Judgment unanimously modified on the law and as modified affirmed, in accordance with the following memorandum: On appeal from his convictions of two counts of robbery in the first degree, three counts of grand larceny in the fourth degree, and two counts of criminal possession of stolen property in the fourth degree, defendant contends that the court’s designation of Joanne Toscano as a material witness was procedurally flawed and done merely to prevent defendant from calling Toscano as an alibi witness. This issue has not been preserved for review because, when defendant became aware during trial that Toscano was in custody, he neither objected nor moved for a mistrial. Moreover, defendant lacked standing to challenge the propriety of the material witness proceedings.
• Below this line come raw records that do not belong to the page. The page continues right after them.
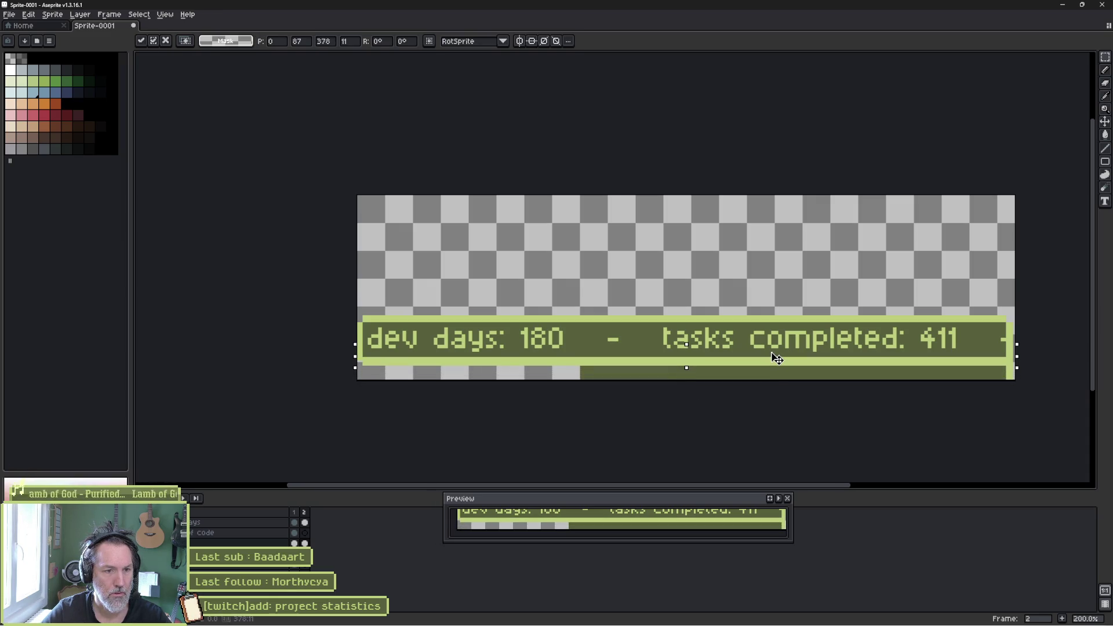
pyautogui.press('ctrl+d')
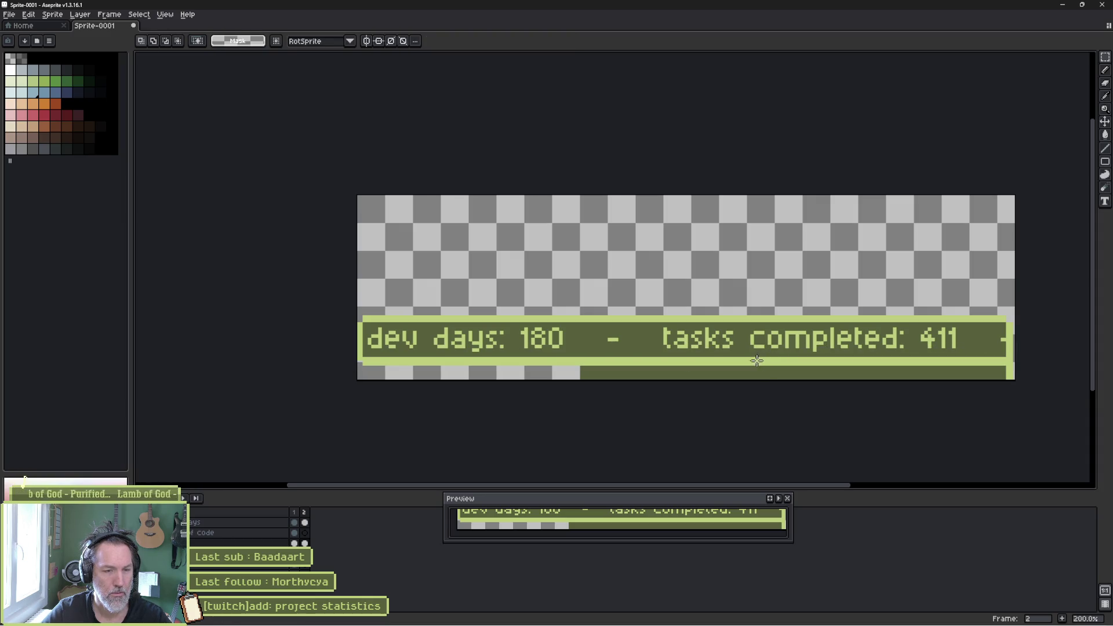
# - Trim the canvas bottom to a height of 97 px and show the full bar in the preview
pyautogui.press('ctrl+alt+c')
pyautogui.moveTo(686, 381); pyautogui.dragTo(690, 366)
pyautogui.press('Return')
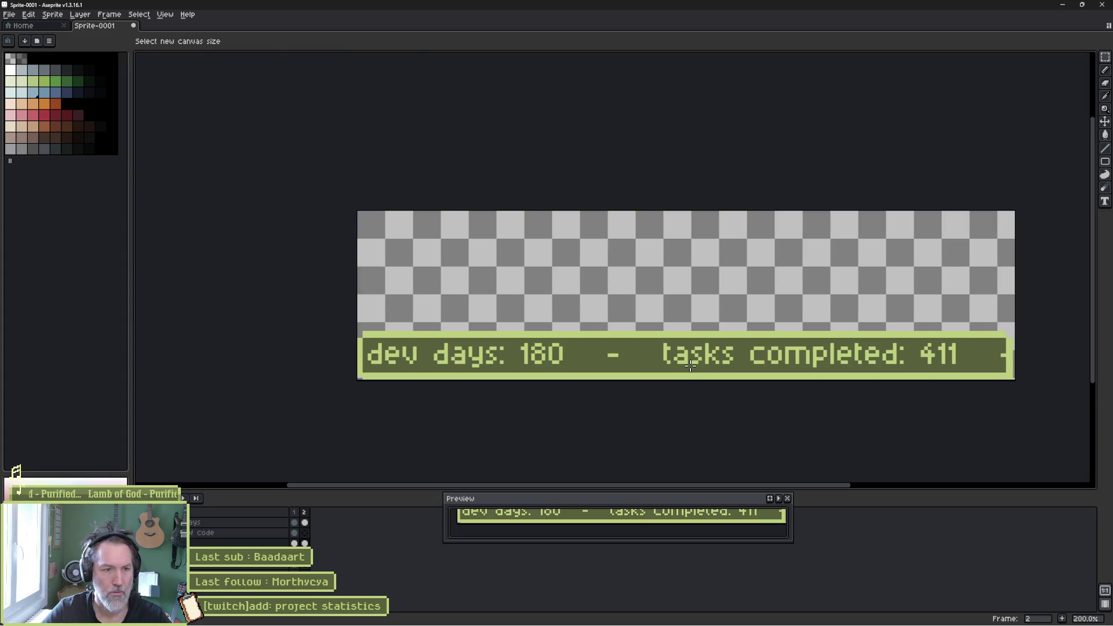
pyautogui.moveTo(617, 517)
pyautogui.mouseDown()
pyautogui.moveTo(611, 525)
pyautogui.moveTo(580, 502)
pyautogui.moveTo(352, 513)
pyautogui.mouseUp()
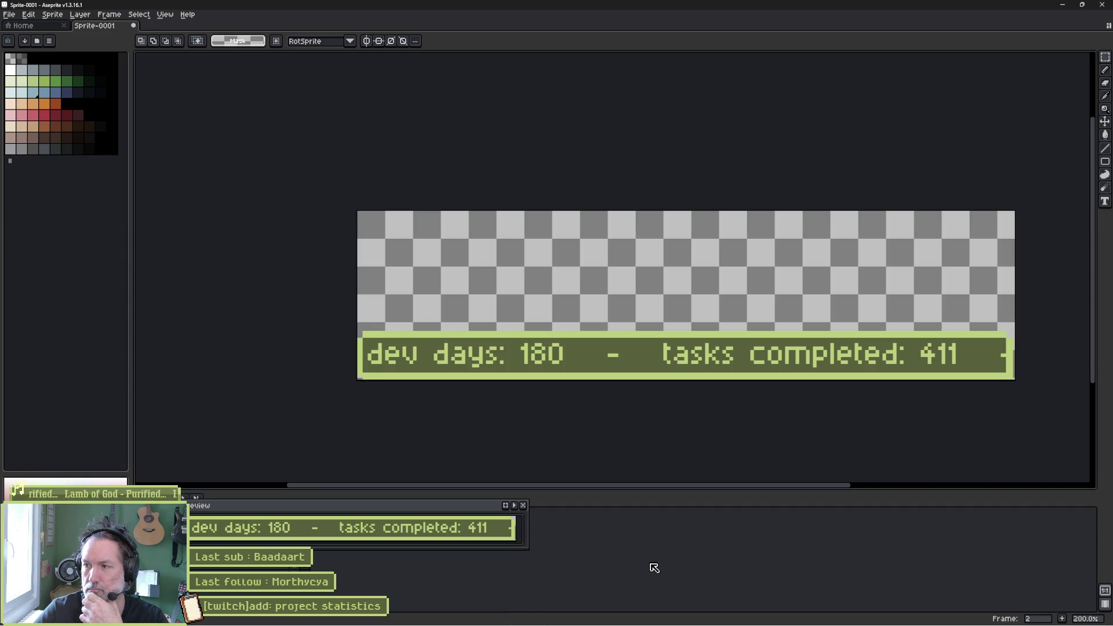
# - Add a new empty layer and open its Layer Properties
pyautogui.moveTo(614, 622)
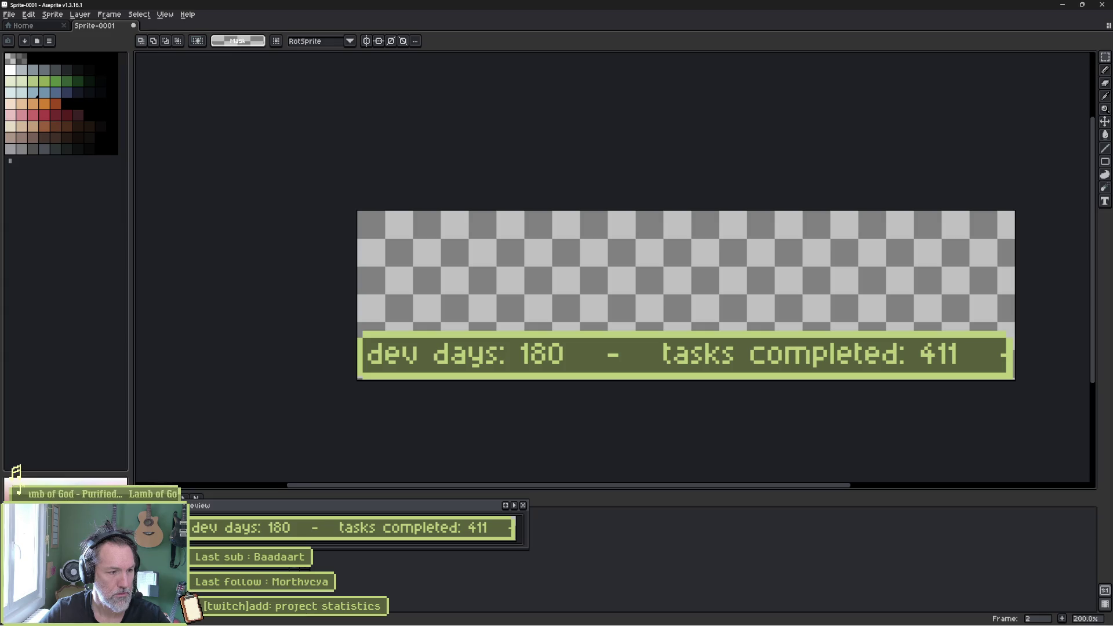
pyautogui.press('shift+n')
pyautogui.press('shift+p')
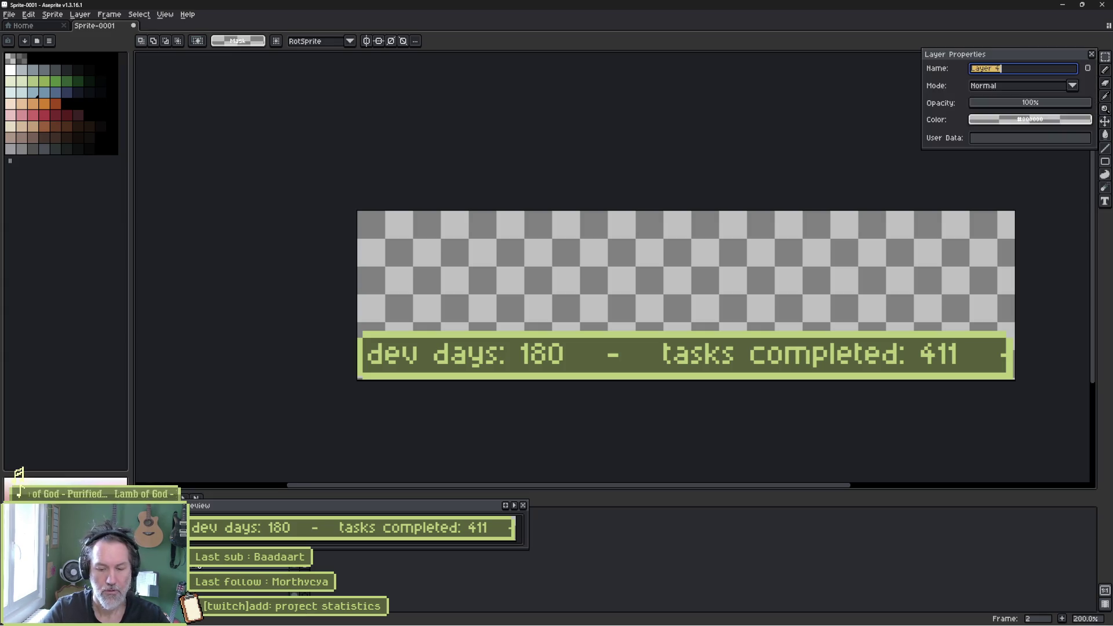
# - Name the layer 'logo statistic' and pencil two blue bars left of 'dev'
pyautogui.write('logo statistic')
In those proceedings, “it is the witness, not the defendant, who 'possesses all the rights’ (CPL 620.40, subd 1)” (People v Morin, 96 AD2d 1135).

We reject defendant’s contention that the trial court improperly declared Joanne Toscano to be a hostile witness. The court was aware that Toscano had given statements to the police that supported the People’s case, but that she had become evasive when she testified before the Grand Jury and had failed to comply with a subpoena to appear at trial, thus *827requiring the People to have her declared a material witness. When the witness continued to respond in an evasive manner to the prosecutor’s questions, it was in the court’s discretion to designate her a hostile witness (see, People v Marshall, 144 AD2d 1005, lv denied 73 NY2d 893).

Defendant also challenges several rulings whereby the court allowed the prosecutor to impeach Toscano’s testimony at trial with her prior sworn statements. All but one of these rulings was proper. The prosecutor impeached Toscano’s trial testimony that she visited defendant in jail on one occasion by the use of Grand Jury testimony that she visited defendant in jail twice. Because Toscano’s failure to recall the number of visits did not affirmatively damage the People’s case, but merely affected her credibility, impeachment was improper (see, People v Hickman, 148 AD2d 937, affd 75 NY2d 891). However, given the overwhelming proof of defendant’s guilt, we find the error to be harmless (see, People v Crimmins, 36 NY2d 230).

Although a comment concerning defendant’s postar rest silence made by the prosecutor on summation was improper, the court sustained defendant’s objection and gave curative instructions to the jury, thereby eliminating any resulting prejudice. We do not find the conduct of the prosecutor to have been so egregious as to require reversal (cf., People v Mott, 94 AD2d 415).

Upon our independent review of the record, we find that, with one exception, the convictions are supported by sufficient evidence (see, People v Bleakley, 69 NY2d 490). The conviction for criminal possession of a stolen firearm must be reversed and that charge dismissed because there was no evidence presented, either direct or circumstantial, that defendant knew the gun was stolen. Knowledge is an essential element of this offense (see, People v Hunt, 112 AD2d 781). Moreover, the presumption of recent and exclusive possession (Penal Law § 165.55 [1]) is not applicable here because the gun had been stolen 3Vi years before defendant was charged with possessing it.

We have examined the remaining issues raised by defendant and find them to be lacking in merit. (Appeal from judgment of Monroe County Court, Celli, J.—robbery, first degree.) Present—Doerr, J. P., Boomer, Balio, Lawton and Davis, JJ.